(RECORDS PROVIDED)
──────

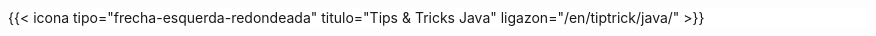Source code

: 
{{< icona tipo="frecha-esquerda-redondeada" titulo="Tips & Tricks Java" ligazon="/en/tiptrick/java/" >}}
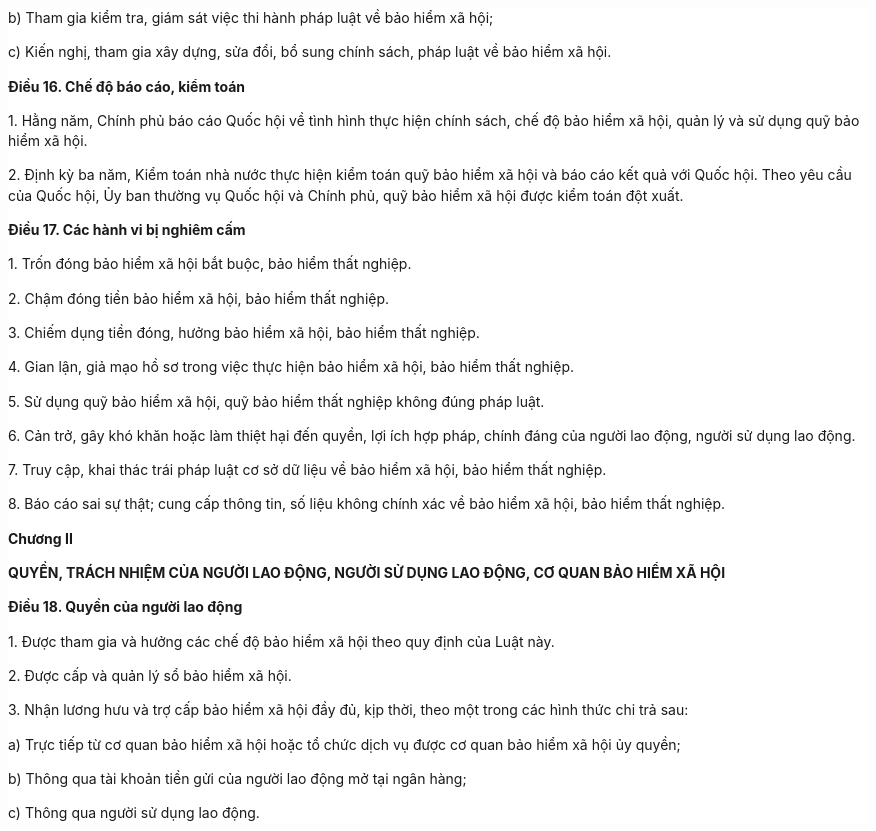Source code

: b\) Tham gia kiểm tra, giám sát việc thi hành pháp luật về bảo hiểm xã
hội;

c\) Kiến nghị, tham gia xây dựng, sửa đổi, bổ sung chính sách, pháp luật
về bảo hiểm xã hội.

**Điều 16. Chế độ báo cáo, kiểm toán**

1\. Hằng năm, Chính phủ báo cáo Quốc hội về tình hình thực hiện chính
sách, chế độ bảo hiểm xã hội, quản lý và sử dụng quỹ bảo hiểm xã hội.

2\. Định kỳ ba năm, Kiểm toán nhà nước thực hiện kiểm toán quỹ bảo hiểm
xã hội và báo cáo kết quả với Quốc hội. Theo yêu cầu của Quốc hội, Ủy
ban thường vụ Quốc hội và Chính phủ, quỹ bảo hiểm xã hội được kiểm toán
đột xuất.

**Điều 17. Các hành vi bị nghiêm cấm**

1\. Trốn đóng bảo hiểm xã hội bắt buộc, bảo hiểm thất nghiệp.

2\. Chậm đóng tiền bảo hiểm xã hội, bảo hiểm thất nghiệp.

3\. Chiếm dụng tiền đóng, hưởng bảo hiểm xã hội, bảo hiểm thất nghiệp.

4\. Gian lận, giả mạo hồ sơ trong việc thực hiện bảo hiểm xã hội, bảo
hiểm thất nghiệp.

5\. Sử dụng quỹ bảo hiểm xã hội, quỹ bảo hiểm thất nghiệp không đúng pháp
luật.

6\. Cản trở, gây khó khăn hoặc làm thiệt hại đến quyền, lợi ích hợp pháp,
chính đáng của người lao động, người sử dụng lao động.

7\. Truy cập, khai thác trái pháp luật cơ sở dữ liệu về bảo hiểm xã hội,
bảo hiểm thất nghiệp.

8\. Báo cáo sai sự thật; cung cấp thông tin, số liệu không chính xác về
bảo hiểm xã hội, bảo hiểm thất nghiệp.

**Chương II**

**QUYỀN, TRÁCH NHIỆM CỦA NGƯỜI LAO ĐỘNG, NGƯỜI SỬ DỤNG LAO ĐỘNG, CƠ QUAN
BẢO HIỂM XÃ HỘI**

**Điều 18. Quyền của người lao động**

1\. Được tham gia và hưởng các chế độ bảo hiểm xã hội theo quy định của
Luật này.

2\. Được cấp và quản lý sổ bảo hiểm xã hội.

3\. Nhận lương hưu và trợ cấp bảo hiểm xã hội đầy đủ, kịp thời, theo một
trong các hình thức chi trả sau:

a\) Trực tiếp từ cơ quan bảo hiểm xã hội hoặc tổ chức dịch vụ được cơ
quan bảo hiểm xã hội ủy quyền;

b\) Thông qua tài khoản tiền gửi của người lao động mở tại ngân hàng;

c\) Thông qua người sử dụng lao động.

──────

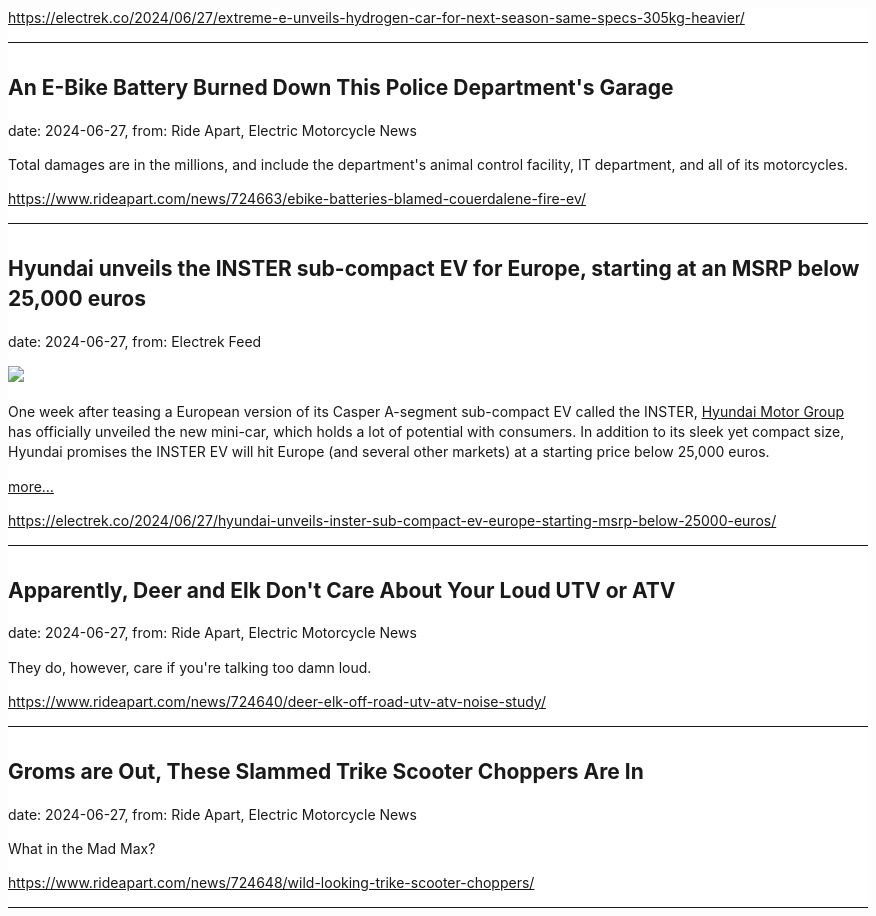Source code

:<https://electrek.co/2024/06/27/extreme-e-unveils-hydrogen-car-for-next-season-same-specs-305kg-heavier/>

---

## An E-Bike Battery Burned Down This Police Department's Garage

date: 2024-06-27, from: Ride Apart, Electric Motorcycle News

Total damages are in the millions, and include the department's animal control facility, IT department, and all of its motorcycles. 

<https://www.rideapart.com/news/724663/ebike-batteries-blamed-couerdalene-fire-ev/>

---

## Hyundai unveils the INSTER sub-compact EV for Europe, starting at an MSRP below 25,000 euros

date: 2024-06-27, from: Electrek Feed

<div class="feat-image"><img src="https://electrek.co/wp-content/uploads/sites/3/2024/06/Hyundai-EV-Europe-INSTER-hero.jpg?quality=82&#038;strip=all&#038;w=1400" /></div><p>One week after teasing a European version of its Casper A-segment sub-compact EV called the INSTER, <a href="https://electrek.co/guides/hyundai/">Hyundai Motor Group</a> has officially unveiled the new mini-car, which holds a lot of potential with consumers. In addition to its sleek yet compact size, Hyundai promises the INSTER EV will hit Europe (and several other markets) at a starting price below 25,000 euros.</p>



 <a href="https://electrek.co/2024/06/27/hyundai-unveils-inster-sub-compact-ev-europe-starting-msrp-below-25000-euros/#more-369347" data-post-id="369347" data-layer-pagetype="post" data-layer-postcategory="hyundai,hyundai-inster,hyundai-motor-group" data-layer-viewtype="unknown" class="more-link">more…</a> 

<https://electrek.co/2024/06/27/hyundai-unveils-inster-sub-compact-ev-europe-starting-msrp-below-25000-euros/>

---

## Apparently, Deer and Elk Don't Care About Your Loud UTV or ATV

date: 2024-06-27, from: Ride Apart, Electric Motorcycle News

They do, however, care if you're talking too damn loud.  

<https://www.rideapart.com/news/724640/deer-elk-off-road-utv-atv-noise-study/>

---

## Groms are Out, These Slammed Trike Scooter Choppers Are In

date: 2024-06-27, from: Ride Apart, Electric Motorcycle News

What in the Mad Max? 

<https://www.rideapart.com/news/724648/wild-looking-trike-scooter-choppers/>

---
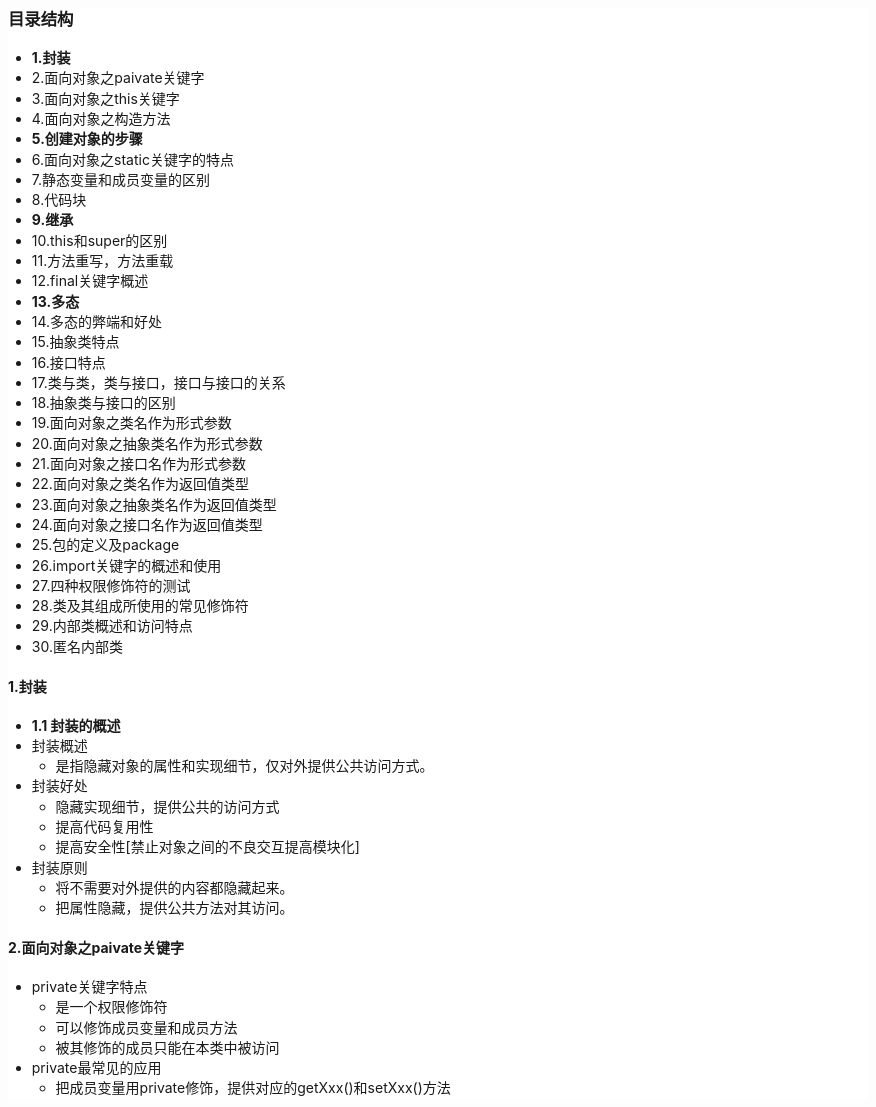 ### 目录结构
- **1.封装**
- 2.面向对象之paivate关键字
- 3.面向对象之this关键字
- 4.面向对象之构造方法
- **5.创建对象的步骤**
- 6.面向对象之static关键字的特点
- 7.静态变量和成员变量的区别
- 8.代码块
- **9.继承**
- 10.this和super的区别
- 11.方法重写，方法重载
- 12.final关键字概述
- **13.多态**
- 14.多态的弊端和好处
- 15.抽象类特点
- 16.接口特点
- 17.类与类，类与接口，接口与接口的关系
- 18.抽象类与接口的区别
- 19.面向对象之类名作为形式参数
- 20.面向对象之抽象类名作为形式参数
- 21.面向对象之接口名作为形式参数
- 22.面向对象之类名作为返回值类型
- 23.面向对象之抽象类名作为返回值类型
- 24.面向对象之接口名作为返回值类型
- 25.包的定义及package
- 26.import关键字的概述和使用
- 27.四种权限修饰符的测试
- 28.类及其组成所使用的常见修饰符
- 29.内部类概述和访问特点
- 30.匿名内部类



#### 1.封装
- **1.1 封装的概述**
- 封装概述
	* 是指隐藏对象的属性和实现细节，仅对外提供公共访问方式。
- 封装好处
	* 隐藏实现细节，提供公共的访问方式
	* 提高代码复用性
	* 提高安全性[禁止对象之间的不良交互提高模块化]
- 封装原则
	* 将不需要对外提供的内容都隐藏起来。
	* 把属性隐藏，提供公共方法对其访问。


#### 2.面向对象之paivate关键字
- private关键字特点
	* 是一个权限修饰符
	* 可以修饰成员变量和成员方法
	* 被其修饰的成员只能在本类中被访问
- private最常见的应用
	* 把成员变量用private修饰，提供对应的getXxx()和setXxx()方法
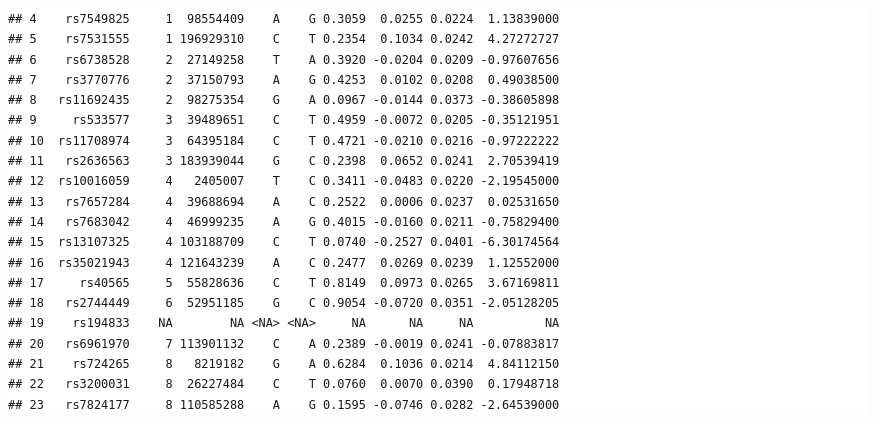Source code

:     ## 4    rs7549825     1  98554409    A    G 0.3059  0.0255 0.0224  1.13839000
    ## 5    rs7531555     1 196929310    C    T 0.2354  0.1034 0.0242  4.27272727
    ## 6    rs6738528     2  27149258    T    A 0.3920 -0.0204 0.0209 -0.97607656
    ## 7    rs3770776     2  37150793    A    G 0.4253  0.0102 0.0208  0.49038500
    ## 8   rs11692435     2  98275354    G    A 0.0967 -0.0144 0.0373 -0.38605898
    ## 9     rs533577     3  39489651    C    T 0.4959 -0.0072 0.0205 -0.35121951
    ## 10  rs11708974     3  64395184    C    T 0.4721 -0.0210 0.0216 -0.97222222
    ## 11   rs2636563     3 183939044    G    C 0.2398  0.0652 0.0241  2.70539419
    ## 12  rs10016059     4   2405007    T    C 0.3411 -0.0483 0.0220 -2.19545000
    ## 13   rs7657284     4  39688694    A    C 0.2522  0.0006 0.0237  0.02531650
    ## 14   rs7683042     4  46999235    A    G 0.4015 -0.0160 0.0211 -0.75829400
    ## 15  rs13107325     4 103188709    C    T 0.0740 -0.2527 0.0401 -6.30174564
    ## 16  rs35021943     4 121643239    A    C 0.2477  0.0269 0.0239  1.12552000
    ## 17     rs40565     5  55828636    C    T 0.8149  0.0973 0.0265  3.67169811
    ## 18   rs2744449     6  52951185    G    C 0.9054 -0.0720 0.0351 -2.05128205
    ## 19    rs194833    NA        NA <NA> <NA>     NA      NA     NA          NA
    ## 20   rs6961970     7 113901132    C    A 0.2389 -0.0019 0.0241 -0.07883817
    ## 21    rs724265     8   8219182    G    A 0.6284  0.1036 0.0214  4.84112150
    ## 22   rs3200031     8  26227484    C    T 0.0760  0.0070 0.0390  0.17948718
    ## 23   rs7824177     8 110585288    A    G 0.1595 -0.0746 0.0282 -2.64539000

──────

(TASK DIRECTIONS) Beginning with the line above that has "- 22.面向对象之类名作为返回值类型" and going on through the line that has "-0.0144 0.0373 -0.38605898", retype every line exactly and add nothing else; drop the pictures.

(RESULT)
- 22.面向对象之类名作为返回值类型
- 23.面向对象之抽象类名作为返回值类型
- 24.面向对象之接口名作为返回值类型
- 25.包的定义及package
- 26.import关键字的概述和使用
- 27.四种权限修饰符的测试
- 28.类及其组成所使用的常见修饰符
- 29.内部类概述和访问特点
- 30.匿名内部类



#### 1.封装
- **1.1 封装的概述**
- 封装概述
	* 是指隐藏对象的属性和实现细节，仅对外提供公共访问方式。
- 封装好处
	* 隐藏实现细节，提供公共的访问方式
	* 提高代码复用性
	* 提高安全性[禁止对象之间的不良交互提高模块化]
- 封装原则
	* 将不需要对外提供的内容都隐藏起来。
	* 把属性隐藏，提供公共方法对其访问。


#### 2.面向对象之paivate关键字
- private关键字特点
	* 是一个权限修饰符
	* 可以修饰成员变量和成员方法
	* 被其修饰的成员只能在本类中被访问
- private最常见的应用
	* 把成员变量用private修饰，提供对应的getXxx()和setXxx()方法
Source code

:     ## 4    rs7549825     1  98554409    A    G 0.3059  0.0255 0.0224  1.13839000
    ## 5    rs7531555     1 196929310    C    T 0.2354  0.1034 0.0242  4.27272727
    ## 6    rs6738528     2  27149258    T    A 0.3920 -0.0204 0.0209 -0.97607656
    ## 7    rs3770776     2  37150793    A    G 0.4253  0.0102 0.0208  0.49038500
    ## 8   rs11692435     2  98275354    G    A 0.0967 -0.0144 0.0373 -0.38605898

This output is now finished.